== TESTO ESTRATTO ==
Sarebbe mancata, conseguentemente, qualsivoglia prova del venir meno dei suddetti emolumenti, in contrasto con quanto disposto dal richiamato art. 6, che pone a carico del responsabile del procedimento un dovere di soccorso istruttorio, declinabile unicamente in termini di regolarizzazione degli elementi precedentemente introdotti dall’interessato, e non già in funzione integrativa degli stessi.
- In altre parole, si addita alla sentenza il richiamo a valori di primaria importanza, quali il diritto alla salute e ai trattamenti previdenziali, la cui compromissione non era stata allegata e prospettata in sede di richiesta di cancellazione davanti al Consiglio territoriale, non avendo il professionista dedotto, nelle domande di cancellazione, la volontà di avvalersi delle prestazioni previdenziali e assistenziali, erogate dalla Cassa Forense, dipendenti dallo stato di salute e subordinate alla previa cancellazione dall’albo.
- In definitiva, si assume che l’Organo nazionale avrebbe accolto il ricorso sul presupposto di una questione, quale il pregiudizio economico, introdotta per la prima volta in sede di ricorso giurisdizionale, in violazione della legge n.241 cit.
- Nel controricorso, il professionista ribadisce che le certificate patologie cardiache (e psichiche) dalle quali è affetto rendono assolutamente impossibile l’esercizio della professione forense, ponendolo, dunque, in una condizione certamente equiparabile alla carenza dei requisiti formali che, alla stregua dell’art. 17 l. n. 247 cit., consente la cancellazione anche in pendenza di procedimento disciplinare.
- Quanto al secondo motivo del ricorso, osserva il controricorrente che in nessun modo avrebbe potuto comprovare, a corredo dell’istanza di cancellazione, il venir meno del diritto alle provvidenze assistenziali, dal momento che il relativo diritto sorge solo all’esito della cancellazione medesima (nella specie, negata).

== SERIE DI ESERCIZI ==
1. Rispondi alle seguenti domande basandoti sul testo estratto.
(a) A carico di chi l'art. 6 pone un dovere di soccorso istruttorio?
(b) Quale ente eroga le prestazioni previdenziali e assistenziali subordinate alla previa cancellazione dall'albo?
(c) Quale articolo di legge consente la cancellazione anche in pendenza di procedimento disciplinare?
2. Riporta fedelmente il passo del testo estratto che va da "- In definitiva, si" a "legge n.241 cit.".
I record riportati di seguito non hanno alcun legame con il testo estratto.

== Voci di dati salvate ==
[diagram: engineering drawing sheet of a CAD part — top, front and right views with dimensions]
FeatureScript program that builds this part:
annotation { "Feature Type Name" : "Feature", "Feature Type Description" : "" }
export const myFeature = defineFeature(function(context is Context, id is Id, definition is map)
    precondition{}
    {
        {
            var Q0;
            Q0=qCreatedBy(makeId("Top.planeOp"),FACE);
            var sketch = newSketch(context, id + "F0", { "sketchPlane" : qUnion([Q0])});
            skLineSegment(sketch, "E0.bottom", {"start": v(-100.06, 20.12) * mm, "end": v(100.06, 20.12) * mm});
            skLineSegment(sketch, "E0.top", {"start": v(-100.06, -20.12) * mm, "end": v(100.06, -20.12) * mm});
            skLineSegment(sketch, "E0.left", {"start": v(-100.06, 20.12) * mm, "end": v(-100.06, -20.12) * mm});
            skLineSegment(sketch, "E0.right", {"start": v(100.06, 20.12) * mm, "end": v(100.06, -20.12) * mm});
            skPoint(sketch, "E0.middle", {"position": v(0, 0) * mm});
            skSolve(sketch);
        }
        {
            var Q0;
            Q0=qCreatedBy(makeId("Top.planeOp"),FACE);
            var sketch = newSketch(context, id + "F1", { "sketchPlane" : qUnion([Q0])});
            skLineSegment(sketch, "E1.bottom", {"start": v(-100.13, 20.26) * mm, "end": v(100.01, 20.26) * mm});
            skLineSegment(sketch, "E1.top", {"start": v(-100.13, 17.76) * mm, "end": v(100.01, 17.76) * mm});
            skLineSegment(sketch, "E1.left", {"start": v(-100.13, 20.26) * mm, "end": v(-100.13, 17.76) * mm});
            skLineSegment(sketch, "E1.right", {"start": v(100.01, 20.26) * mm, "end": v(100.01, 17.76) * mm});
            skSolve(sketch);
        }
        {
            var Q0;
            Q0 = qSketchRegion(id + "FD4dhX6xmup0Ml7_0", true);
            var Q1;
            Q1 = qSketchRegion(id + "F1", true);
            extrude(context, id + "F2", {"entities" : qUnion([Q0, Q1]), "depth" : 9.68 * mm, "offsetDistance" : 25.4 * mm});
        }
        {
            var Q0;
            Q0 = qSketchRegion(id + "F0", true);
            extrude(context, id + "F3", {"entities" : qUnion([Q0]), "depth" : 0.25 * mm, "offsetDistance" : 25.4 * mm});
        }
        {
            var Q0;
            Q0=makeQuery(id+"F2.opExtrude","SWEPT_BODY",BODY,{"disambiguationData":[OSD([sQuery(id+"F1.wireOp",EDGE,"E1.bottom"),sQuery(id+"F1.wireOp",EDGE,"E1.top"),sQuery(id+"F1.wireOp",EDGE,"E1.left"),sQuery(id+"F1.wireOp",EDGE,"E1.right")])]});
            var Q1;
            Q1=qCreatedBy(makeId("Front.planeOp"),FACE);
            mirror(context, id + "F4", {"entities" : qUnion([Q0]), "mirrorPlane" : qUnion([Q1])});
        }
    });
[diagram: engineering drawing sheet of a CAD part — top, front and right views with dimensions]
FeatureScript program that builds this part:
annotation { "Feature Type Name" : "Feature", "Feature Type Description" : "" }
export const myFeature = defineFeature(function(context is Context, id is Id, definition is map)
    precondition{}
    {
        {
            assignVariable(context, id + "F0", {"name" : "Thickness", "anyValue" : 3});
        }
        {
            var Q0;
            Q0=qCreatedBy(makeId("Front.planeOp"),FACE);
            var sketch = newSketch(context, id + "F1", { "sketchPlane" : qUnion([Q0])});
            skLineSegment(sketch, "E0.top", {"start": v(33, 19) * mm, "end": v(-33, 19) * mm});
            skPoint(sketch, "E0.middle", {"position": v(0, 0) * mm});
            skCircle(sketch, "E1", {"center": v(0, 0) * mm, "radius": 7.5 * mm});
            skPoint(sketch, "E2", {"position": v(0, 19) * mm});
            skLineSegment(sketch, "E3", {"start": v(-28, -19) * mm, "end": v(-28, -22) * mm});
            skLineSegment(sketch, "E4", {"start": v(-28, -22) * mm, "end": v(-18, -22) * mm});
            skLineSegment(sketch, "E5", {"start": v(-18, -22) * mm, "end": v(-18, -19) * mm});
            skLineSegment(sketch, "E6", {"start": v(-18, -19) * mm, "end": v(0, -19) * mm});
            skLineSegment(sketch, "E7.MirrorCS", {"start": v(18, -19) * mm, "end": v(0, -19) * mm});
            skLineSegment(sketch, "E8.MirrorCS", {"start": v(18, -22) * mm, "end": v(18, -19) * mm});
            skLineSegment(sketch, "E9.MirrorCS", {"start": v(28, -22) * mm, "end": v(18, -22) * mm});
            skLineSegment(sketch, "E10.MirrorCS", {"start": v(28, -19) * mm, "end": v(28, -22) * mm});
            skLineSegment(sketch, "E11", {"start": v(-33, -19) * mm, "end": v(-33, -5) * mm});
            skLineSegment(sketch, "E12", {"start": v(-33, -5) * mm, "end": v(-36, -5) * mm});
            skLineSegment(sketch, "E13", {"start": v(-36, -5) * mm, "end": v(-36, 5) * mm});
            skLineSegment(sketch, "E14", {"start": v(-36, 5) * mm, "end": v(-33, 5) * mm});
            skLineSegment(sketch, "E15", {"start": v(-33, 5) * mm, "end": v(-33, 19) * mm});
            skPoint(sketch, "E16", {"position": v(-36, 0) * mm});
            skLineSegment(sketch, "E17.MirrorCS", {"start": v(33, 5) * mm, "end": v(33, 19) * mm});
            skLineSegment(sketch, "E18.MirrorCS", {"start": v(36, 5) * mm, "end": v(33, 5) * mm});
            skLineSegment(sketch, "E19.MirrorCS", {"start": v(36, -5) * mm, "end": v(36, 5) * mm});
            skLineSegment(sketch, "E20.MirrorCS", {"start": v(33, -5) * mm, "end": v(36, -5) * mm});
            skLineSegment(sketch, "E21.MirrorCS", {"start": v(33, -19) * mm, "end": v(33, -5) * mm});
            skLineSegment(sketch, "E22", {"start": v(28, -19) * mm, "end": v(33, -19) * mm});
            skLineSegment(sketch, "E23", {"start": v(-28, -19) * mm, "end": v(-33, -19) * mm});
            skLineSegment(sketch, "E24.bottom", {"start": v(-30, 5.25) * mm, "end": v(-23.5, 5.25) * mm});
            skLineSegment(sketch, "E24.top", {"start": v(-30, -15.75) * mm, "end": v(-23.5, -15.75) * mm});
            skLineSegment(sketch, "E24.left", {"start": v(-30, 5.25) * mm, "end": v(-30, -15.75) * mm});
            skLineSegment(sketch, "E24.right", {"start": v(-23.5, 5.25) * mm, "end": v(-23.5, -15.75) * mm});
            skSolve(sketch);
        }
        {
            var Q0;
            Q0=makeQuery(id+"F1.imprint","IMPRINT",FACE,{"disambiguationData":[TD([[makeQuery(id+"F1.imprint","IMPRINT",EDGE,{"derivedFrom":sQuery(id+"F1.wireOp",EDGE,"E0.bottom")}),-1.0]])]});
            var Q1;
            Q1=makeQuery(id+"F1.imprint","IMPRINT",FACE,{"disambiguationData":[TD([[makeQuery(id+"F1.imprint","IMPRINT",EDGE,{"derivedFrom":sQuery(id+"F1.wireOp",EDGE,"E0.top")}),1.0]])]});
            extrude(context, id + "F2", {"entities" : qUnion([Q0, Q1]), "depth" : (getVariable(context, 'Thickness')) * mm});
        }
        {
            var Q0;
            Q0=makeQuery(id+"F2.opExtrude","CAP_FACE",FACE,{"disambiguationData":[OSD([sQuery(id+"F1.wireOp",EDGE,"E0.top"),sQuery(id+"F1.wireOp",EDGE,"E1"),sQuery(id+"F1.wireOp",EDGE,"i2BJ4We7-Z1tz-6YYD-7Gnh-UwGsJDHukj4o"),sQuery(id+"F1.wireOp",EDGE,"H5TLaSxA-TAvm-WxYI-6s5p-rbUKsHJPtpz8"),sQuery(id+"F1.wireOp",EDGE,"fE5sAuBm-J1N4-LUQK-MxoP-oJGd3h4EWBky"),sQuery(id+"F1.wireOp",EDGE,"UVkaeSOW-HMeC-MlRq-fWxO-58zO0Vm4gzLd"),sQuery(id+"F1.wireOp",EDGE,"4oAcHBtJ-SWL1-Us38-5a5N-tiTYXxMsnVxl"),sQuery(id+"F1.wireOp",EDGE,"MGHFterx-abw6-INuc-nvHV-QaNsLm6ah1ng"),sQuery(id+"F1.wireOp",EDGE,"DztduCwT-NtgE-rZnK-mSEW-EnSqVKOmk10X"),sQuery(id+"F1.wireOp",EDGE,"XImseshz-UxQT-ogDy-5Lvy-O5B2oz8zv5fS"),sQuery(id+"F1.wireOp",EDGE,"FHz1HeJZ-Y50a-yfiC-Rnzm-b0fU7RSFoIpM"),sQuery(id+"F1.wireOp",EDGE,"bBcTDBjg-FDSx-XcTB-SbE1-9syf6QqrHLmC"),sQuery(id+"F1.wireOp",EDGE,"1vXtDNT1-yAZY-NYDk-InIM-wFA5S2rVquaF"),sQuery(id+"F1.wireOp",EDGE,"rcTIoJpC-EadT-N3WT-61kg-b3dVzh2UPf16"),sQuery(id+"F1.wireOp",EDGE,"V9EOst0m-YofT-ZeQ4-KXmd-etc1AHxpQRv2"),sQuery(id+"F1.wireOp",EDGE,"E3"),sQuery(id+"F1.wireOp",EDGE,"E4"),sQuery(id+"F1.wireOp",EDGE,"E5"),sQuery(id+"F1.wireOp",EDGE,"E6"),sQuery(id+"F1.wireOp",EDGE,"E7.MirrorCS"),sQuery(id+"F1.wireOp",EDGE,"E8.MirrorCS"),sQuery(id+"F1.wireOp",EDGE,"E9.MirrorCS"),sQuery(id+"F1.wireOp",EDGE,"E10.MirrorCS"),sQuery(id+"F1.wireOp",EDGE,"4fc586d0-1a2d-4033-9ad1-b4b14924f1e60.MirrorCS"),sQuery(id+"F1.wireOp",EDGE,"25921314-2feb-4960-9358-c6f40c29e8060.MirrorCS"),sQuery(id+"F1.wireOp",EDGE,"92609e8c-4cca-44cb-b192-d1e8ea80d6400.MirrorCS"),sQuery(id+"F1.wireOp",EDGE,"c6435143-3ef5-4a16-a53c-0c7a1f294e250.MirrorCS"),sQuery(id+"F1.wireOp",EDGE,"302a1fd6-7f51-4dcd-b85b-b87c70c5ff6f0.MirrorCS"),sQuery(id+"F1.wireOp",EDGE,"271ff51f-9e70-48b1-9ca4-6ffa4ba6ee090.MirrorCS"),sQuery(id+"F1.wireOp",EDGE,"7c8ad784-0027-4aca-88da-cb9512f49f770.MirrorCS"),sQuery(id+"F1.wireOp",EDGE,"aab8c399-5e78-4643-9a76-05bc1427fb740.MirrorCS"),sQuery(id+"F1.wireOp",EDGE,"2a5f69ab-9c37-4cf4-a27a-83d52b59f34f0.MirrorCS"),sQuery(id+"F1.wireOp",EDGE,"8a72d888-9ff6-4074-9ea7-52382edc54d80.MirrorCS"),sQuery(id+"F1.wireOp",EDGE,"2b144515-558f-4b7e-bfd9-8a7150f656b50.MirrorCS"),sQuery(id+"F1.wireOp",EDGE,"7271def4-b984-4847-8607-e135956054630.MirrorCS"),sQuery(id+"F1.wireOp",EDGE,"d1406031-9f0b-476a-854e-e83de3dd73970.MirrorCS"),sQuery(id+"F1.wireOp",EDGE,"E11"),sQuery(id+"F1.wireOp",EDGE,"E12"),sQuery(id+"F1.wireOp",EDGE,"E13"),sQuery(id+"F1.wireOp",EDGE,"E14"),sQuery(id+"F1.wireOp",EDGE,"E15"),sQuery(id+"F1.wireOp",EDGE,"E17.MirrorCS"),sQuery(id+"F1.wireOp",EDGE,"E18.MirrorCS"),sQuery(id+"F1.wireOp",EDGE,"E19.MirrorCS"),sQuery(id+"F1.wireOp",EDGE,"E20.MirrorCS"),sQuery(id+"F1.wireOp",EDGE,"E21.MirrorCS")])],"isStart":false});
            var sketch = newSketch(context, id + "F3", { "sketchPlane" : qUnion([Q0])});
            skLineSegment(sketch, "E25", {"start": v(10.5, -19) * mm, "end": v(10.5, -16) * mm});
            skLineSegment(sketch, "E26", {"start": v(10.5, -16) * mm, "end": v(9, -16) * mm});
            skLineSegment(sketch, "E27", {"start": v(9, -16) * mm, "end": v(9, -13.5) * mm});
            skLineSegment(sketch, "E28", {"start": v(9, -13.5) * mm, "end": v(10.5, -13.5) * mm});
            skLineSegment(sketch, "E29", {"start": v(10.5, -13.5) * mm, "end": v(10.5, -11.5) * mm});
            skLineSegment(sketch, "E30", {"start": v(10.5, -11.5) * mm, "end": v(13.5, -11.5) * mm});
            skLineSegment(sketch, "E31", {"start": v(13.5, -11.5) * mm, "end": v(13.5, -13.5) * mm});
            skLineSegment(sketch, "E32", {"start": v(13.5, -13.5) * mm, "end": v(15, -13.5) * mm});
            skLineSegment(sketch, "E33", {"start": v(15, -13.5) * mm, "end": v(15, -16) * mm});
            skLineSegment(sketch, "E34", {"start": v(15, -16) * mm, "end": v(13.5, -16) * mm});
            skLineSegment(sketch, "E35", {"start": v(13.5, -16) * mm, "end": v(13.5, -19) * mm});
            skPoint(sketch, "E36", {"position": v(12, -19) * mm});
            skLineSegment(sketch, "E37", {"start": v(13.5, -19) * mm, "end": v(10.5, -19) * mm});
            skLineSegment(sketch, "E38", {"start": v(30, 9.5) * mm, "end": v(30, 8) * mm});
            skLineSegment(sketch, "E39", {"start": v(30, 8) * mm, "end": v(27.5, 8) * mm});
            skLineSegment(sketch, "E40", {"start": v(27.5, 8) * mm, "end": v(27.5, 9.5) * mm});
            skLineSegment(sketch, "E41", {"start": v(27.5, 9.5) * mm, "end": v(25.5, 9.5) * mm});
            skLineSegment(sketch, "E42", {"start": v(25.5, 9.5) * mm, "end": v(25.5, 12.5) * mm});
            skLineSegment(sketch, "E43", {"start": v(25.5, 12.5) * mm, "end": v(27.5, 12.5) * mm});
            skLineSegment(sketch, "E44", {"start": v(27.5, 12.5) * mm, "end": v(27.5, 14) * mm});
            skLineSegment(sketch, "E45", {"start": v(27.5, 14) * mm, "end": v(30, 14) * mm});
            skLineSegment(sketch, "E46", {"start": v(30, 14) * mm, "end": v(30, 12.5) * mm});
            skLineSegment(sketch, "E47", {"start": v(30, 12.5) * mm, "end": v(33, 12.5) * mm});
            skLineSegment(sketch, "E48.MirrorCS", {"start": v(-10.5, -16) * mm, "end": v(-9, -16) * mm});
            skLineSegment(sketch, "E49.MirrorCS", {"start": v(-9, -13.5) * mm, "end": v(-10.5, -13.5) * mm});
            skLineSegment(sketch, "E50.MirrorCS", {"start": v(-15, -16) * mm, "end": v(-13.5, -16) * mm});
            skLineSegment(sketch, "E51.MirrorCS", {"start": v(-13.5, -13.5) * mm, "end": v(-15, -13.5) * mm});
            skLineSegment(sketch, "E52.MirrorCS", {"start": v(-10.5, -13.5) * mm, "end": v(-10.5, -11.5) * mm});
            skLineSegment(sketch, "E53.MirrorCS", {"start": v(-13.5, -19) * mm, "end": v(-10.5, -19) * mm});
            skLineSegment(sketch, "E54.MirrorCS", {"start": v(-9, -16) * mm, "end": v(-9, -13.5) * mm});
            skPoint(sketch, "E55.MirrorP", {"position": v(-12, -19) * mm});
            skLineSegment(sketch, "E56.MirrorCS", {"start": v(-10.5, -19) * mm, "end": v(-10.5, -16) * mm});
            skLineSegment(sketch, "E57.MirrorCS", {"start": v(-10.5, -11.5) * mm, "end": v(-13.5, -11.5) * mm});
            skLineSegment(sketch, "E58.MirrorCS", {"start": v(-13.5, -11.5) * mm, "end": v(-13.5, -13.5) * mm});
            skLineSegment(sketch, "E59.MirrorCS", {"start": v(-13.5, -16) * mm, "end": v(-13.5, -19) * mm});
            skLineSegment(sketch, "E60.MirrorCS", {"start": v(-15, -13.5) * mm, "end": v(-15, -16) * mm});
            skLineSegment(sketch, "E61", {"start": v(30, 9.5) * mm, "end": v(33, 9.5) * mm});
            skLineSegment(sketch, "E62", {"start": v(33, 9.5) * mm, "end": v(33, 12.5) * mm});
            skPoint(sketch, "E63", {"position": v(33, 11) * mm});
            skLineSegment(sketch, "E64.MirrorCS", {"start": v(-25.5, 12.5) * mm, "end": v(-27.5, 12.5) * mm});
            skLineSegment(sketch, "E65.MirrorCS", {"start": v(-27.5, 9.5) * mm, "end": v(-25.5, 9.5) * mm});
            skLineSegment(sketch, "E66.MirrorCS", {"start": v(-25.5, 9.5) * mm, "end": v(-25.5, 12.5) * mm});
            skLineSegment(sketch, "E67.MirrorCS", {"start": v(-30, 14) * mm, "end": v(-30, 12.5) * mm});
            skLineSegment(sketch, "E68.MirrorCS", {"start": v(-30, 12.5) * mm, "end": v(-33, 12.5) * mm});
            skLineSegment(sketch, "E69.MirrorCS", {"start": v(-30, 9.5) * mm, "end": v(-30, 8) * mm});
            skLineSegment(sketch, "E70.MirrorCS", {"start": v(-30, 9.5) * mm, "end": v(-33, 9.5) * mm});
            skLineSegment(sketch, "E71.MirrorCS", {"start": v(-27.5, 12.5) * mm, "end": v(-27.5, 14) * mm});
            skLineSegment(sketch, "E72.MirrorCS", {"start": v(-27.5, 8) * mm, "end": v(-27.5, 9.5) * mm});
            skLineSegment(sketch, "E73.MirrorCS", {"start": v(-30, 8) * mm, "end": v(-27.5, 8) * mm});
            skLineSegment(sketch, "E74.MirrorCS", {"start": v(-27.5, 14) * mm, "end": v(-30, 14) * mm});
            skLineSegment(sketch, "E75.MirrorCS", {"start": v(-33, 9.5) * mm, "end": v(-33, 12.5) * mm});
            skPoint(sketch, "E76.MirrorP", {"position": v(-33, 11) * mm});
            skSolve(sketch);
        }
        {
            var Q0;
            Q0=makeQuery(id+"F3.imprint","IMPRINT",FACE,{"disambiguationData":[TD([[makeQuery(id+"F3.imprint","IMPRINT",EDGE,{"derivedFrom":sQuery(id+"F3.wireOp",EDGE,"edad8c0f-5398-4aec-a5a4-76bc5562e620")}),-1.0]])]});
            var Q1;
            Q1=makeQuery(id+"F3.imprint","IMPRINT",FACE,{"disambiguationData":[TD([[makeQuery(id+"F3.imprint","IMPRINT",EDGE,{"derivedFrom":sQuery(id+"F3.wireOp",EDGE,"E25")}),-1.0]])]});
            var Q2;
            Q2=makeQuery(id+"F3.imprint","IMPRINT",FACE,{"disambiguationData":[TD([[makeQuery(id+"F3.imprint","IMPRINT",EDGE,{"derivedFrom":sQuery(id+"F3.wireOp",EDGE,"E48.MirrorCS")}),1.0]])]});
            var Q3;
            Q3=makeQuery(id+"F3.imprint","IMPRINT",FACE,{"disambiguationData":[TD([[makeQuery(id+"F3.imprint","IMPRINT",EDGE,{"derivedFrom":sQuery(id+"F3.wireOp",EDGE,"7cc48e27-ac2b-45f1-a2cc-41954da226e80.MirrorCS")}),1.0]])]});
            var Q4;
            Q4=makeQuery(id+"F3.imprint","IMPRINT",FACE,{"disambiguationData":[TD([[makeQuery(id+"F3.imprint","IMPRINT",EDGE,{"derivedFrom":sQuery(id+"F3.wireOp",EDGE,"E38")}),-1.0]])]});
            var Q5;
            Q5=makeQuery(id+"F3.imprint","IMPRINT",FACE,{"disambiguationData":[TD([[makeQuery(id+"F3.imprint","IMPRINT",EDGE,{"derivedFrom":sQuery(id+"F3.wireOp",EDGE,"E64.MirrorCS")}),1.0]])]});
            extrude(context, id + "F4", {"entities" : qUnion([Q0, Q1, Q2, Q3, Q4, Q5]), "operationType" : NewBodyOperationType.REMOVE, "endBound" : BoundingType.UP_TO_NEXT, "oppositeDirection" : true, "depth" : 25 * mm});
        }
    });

== RISPOSTE FINALI ==
1.
(a) A carico del responsabile del procedimento.
(b) La Cassa Forense.
(c) L'art. 17 della l. n. 247.

2.
- In definitiva, si assume che l’Organo nazionale avrebbe accolto il ricorso sul presupposto di una questione, quale il pregiudizio economico, introdotta per la prima volta in sede di ricorso giurisdizionale, in violazione della legge n.241 cit.